Skip the pictures and repeat each line of the data exactly.

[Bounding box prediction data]
= = =
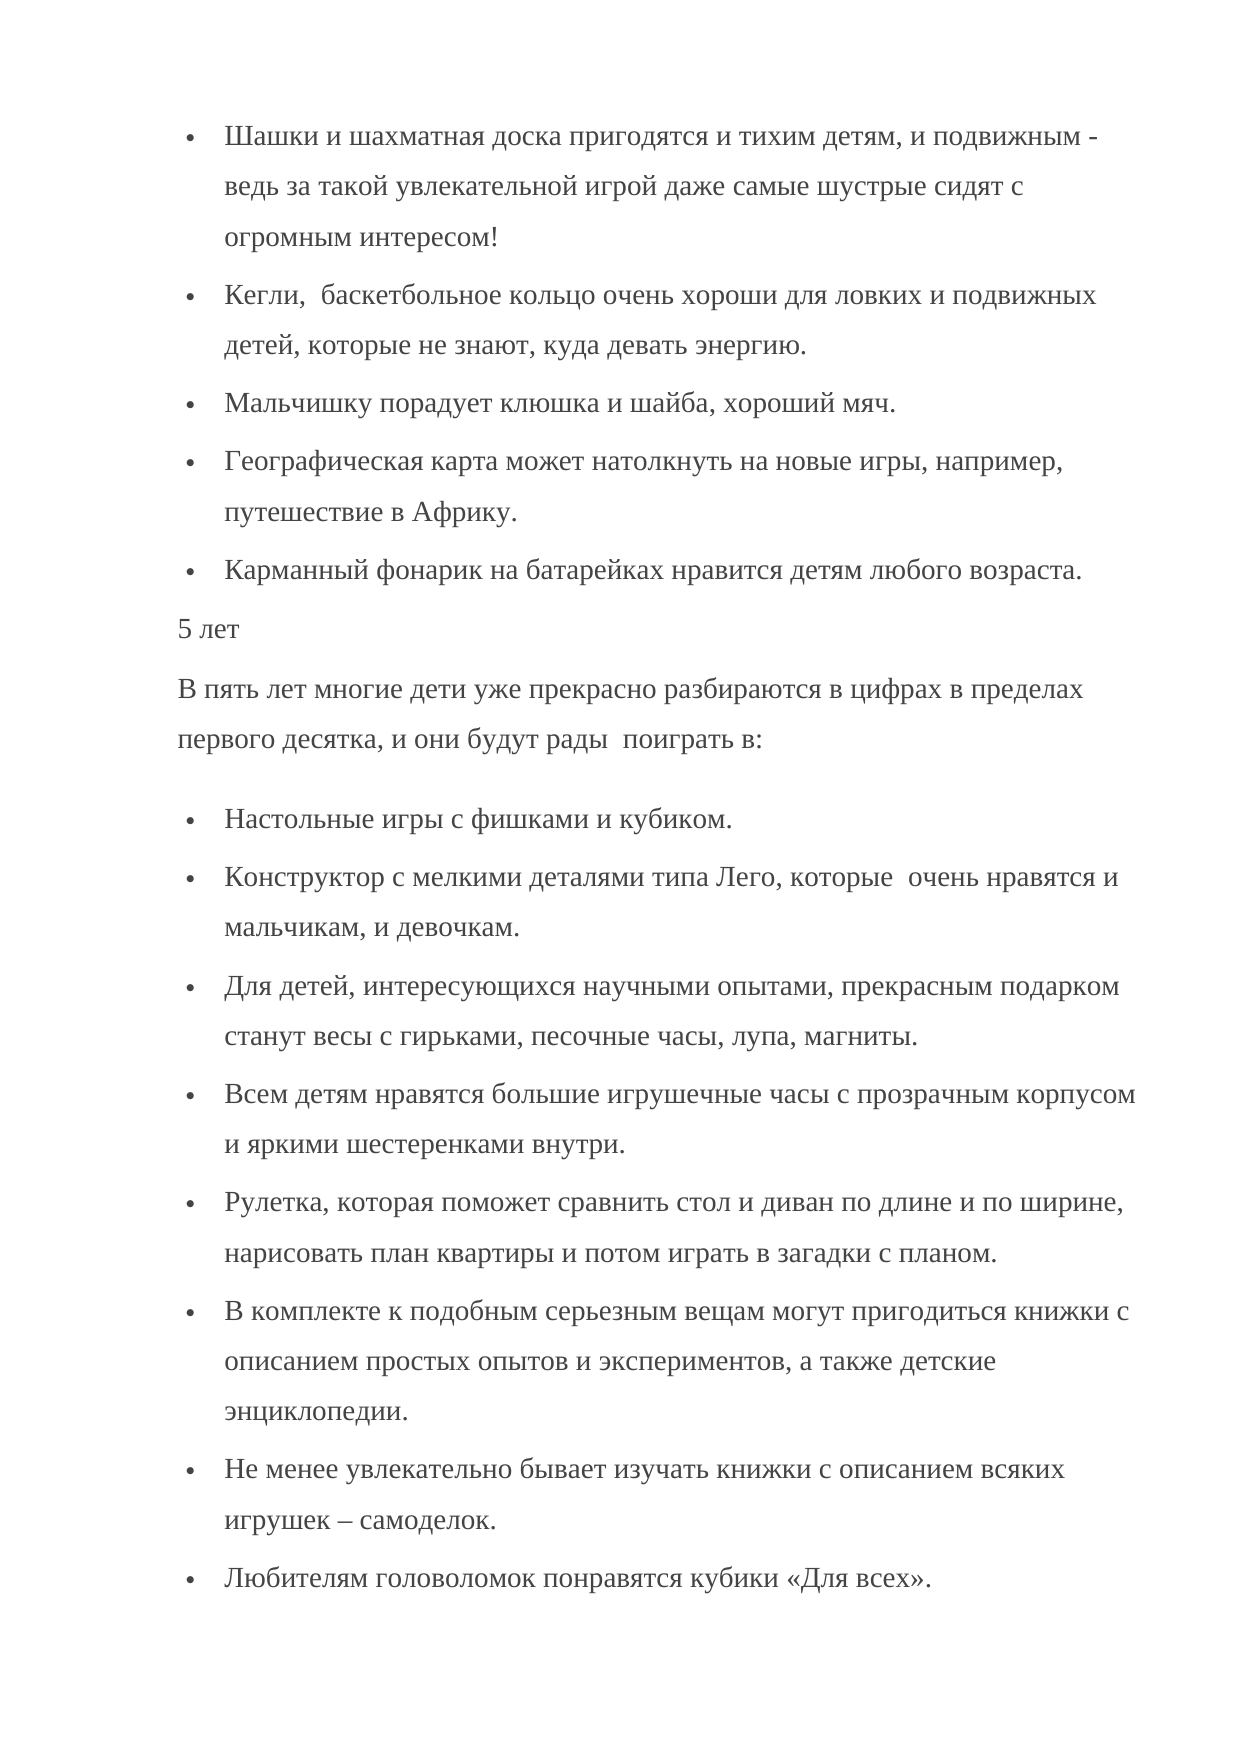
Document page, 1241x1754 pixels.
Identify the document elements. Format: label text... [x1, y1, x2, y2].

list Карманный фонарик на батарейках нравится детям любого возраста. [187, 552, 1152, 585]
list Конструктор с мелкими деталями типа Лего, которые очень нравятся и мальчикам, и девочкам. [187, 859, 1152, 943]
list Настольные игры с фишками и кубиком. [187, 801, 1152, 834]
list Шашки и шахматная доска пригодятся и тихим детям, и подвижным - ведь за такой увлекательной игрой даже самые шустрые сидят с огромным интересом! [187, 118, 1152, 252]
text 5 лет [177, 612, 1152, 645]
list Мальчишку порадует клюшка и шайба, хороший мяч. [187, 385, 1152, 419]
text В пять лет многие дети уже прекрасно разбираются в цифрах в пределах первого десятка, и они будут рады поиграть в: [177, 671, 1152, 755]
list Всем детям нравятся большие игрушечные часы с прозрачным корпусом и яркими шестеренками внутри. [187, 1076, 1152, 1160]
list Географическая карта может натолкнуть на новые игры, например, путешествие в Африку. [187, 443, 1152, 527]
list В комплекте к подобным серьезным вещам могут пригодиться книжки с описанием простых опытов и экспериментов, а также детские энциклопедии. [187, 1293, 1152, 1427]
list Кегли, баскетбольное кольцо очень хороши для ловких и подвижных детей, которые не знают, куда девать энергию. [187, 277, 1152, 361]
list Не менее увлекательно бывает изучать книжки с описанием всяких игрушек – самоделок. [187, 1452, 1152, 1536]
list Рулетка, которая поможет сравнить стол и диван по длине и по ширине, нарисовать план квартиры и потом играть в загадки с планом. [187, 1184, 1152, 1268]
list Для детей, интересующихся научными опытами, прекрасным подарком станут весы с гирьками, песочные часы, лупа, магниты. [187, 968, 1152, 1051]
list Любителям головоломок понравятся кубики «Для всех». [187, 1560, 1152, 1594]
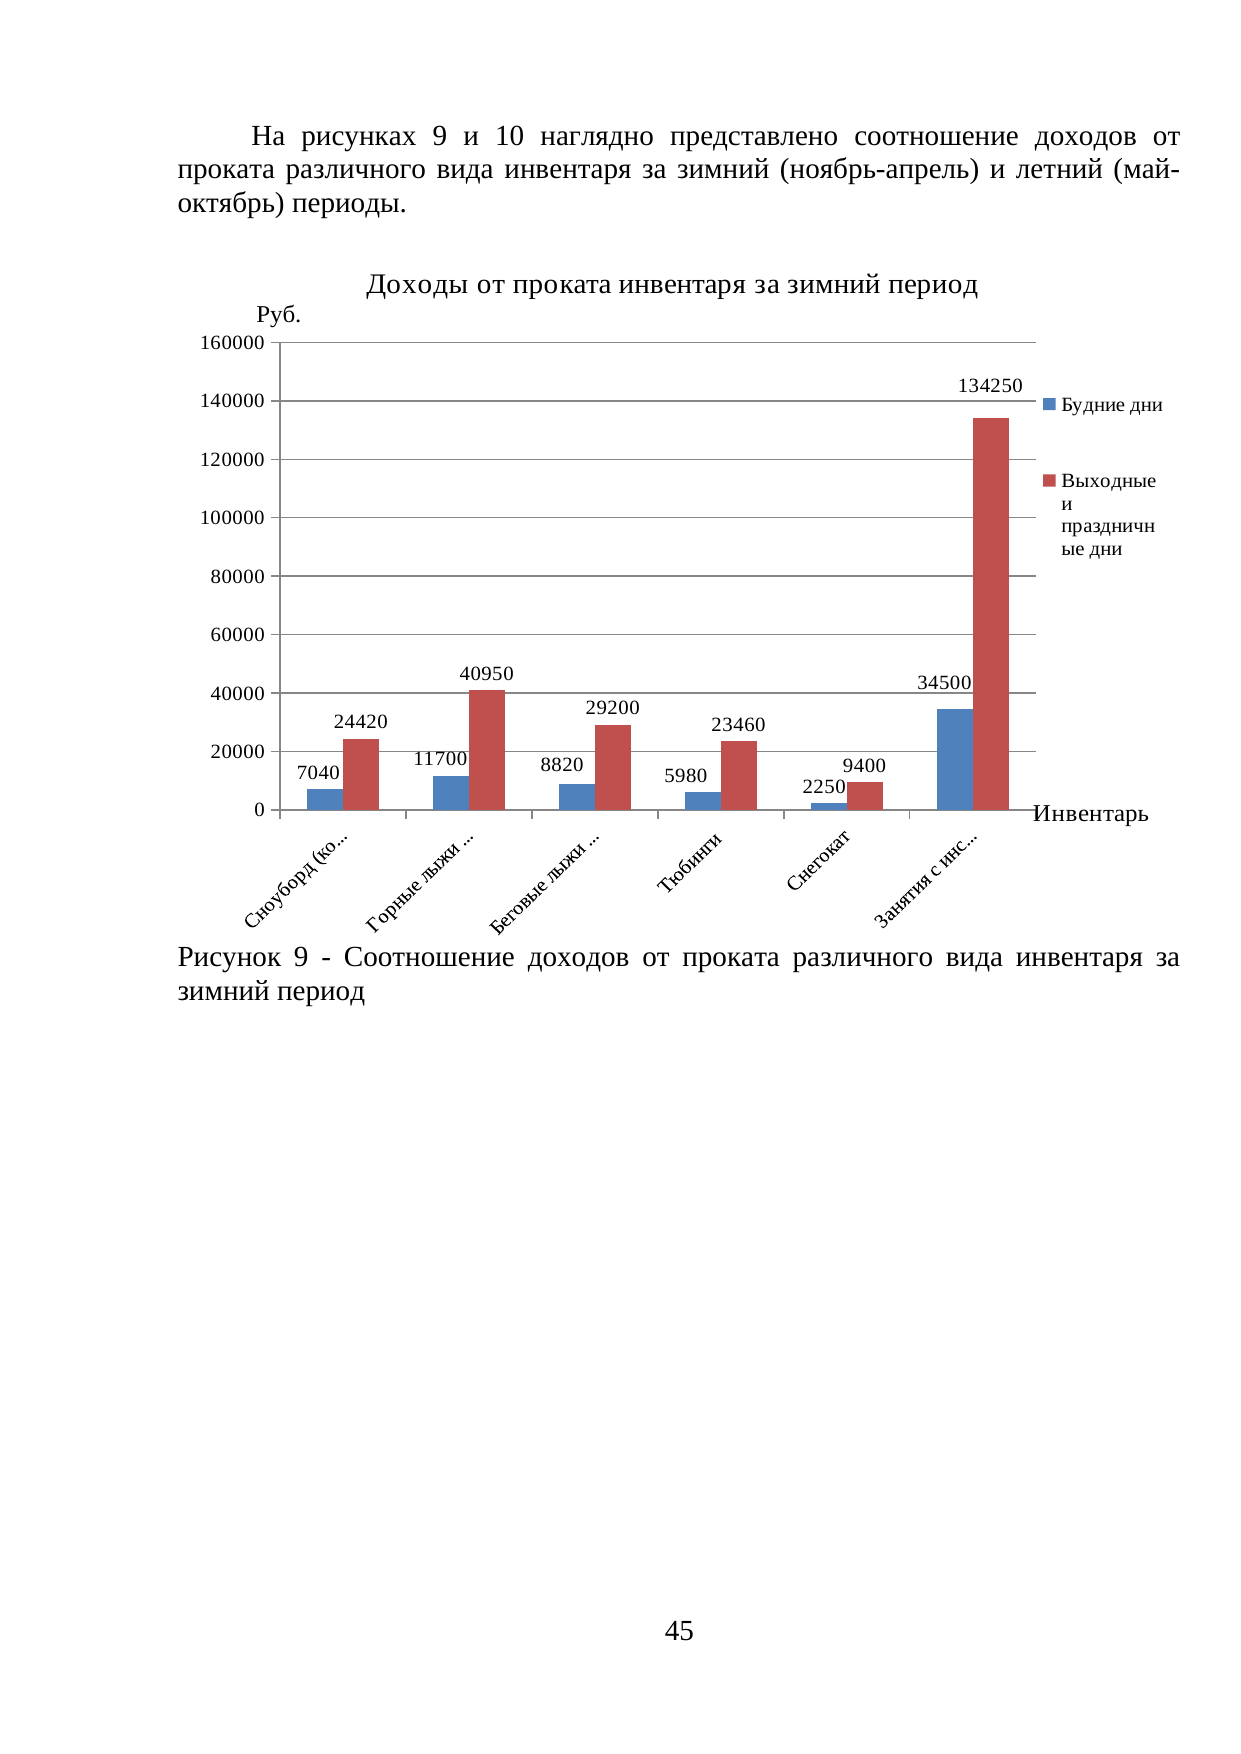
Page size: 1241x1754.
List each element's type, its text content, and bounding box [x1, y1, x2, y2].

text Рисунок 9 - Соотношение доходов от проката различного вида инвентаря за зимний период [177, 939, 1181, 1006]
text На рисунках 9 и 10 наглядно представлено соотношение доходов от проката различного вида инвентаря за зимний (ноябрь-апрель) и летний (май-октябрь) периоды. [177, 118, 1181, 219]
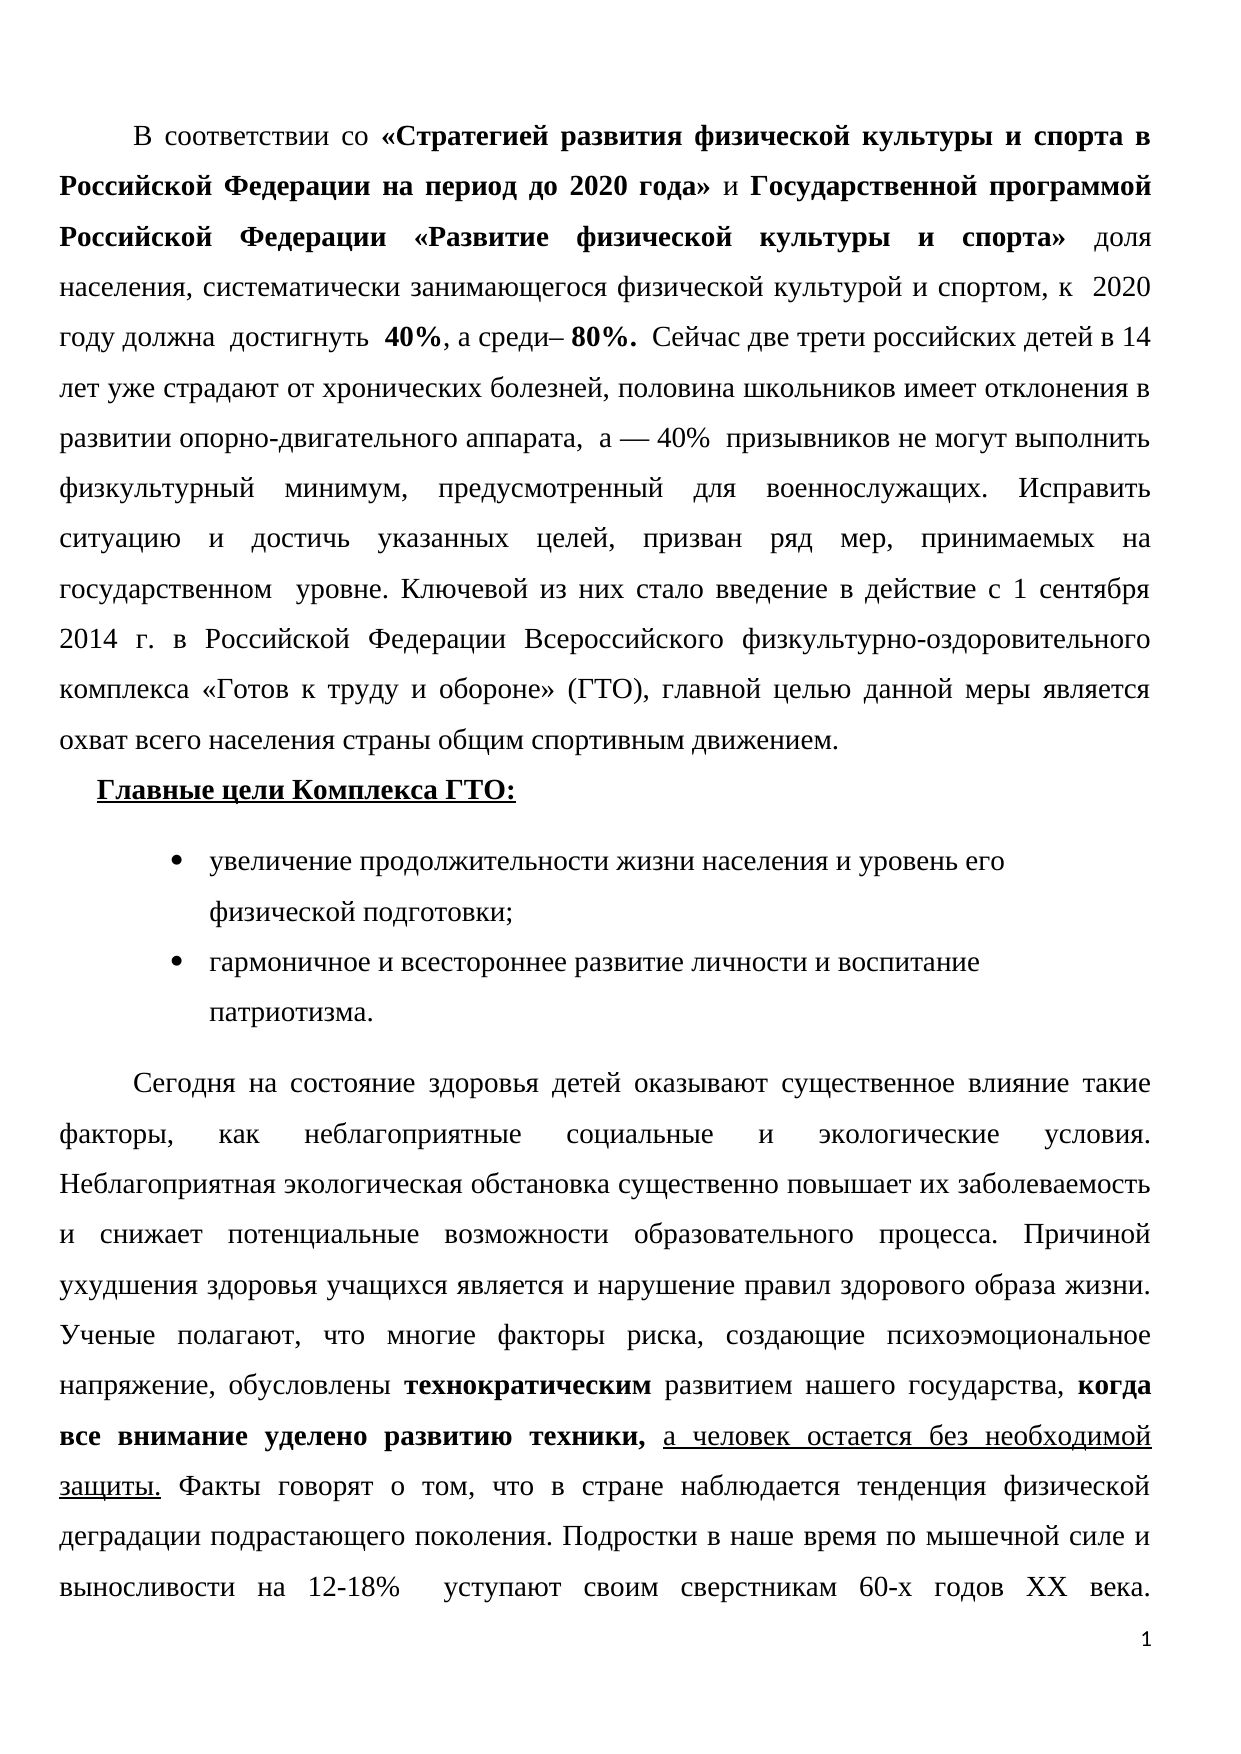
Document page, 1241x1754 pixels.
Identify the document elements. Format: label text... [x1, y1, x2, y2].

text В соответствии со «Стратегией развития физической культуры и спорта в Российской Федерации на период до 2020 года» и Государственной программой Российской Федерации «Развитие физической культуры и спорта» доля населения, систематически занимающегося физической культурой и спортом, к 2020 году должна достигнуть 40%, а среди– 80%. Сейчас две трети российских детей в 14 лет уже страдают от хронических болезней, половина школьников имеет отклонения в развитии опорно-двигательного аппарата, а — 40% призывников не могут выполнить физкультурный минимум, предусмотренный для военнослужащих. Исправить ситуацию и достичь указанных целей, призван ряд мер, принимаемых на государственном уровне. Ключевой из них стало введение в действие с 1 сентября 2014 г. в Российской Федерации Всероссийского физкультурно-оздоровительного комплекса «Готов к труду и обороне» (ГТО), главной целью данной меры является охват всего населения страны общим спортивным движением. [59, 118, 1152, 755]
list гармоничное и всестороннее развитие личности и воспитание патриотизма. [172, 944, 1152, 1028]
text Главные цели Комплекса ГТО: [97, 772, 1152, 806]
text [59, 1066, 1152, 1602]
list увеличение продолжительности жизни населения и уровень его физической подготовки; [172, 843, 1152, 927]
= = =
Answer for the task
Document page, 1241x1754 pixels.
Identify the document elements. Format: label text... [x1, y1, x2, y2].

list Карманный фонарик на батарейках нравится детям любого возраста. [187, 552, 1152, 585]
list Конструктор с мелкими деталями типа Лего, которые очень нравятся и мальчикам, и девочкам. [187, 859, 1152, 943]
list Настольные игры с фишками и кубиком. [187, 801, 1152, 834]
list Шашки и шахматная доска пригодятся и тихим детям, и подвижным - ведь за такой увлекательной игрой даже самые шустрые сидят с огромным интересом! [187, 118, 1152, 252]
text 5 лет [177, 612, 1152, 645]
list Мальчишку порадует клюшка и шайба, хороший мяч. [187, 385, 1152, 419]
text В пять лет многие дети уже прекрасно разбираются в цифрах в пределах первого десятка, и они будут рады поиграть в: [177, 671, 1152, 755]
list Всем детям нравятся большие игрушечные часы с прозрачным корпусом и яркими шестеренками внутри. [187, 1076, 1152, 1160]
list Географическая карта может натолкнуть на новые игры, например, путешествие в Африку. [187, 443, 1152, 527]
list В комплекте к подобным серьезным вещам могут пригодиться книжки с описанием простых опытов и экспериментов, а также детские энциклопедии. [187, 1293, 1152, 1427]
list Кегли, баскетбольное кольцо очень хороши для ловких и подвижных детей, которые не знают, куда девать энергию. [187, 277, 1152, 361]
list Не менее увлекательно бывает изучать книжки с описанием всяких игрушек – самоделок. [187, 1452, 1152, 1536]
list Рулетка, которая поможет сравнить стол и диван по длине и по ширине, нарисовать план квартиры и потом играть в загадки с планом. [187, 1184, 1152, 1268]
list Для детей, интересующихся научными опытами, прекрасным подарком станут весы с гирьками, песочные часы, лупа, магниты. [187, 968, 1152, 1051]
list Любителям головоломок понравятся кубики «Для всех». [187, 1560, 1152, 1594]
Page size: 1241x1754.
List each element's type, its text content, and bounding box [x1, y1, x2, y2].

text Рисунок 9 - Соотношение доходов от проката различного вида инвентаря за зимний период [177, 939, 1181, 1006]
text На рисунках 9 и 10 наглядно представлено соотношение доходов от проката различного вида инвентаря за зимний (ноябрь-апрель) и летний (май-октябрь) периоды. [177, 118, 1181, 219]
Document page, 1241x1754 pixels.
Identify the document elements. Format: label text... [x1, y1, x2, y2].

text В соответствии со «Стратегией развития физической культуры и спорта в Российской Федерации на период до 2020 года» и Государственной программой Российской Федерации «Развитие физической культуры и спорта» доля населения, систематически занимающегося физической культурой и спортом, к 2020 году должна достигнуть 40%, а среди– 80%. Сейчас две трети российских детей в 14 лет уже страдают от хронических болезней, половина школьников имеет отклонения в развитии опорно-двигательного аппарата, а — 40% призывников не могут выполнить физкультурный минимум, предусмотренный для военнослужащих. Исправить ситуацию и достичь указанных целей, призван ряд мер, принимаемых на государственном уровне. Ключевой из них стало введение в действие с 1 сентября 2014 г. в Российской Федерации Всероссийского физкультурно-оздоровительного комплекса «Готов к труду и обороне» (ГТО), главной целью данной меры является охват всего населения страны общим спортивным движением. [59, 118, 1152, 755]
list гармоничное и всестороннее развитие личности и воспитание патриотизма. [172, 944, 1152, 1028]
text Главные цели Комплекса ГТО: [97, 772, 1152, 806]
text [59, 1066, 1152, 1602]
list увеличение продолжительности жизни населения и уровень его физической подготовки; [172, 843, 1152, 927]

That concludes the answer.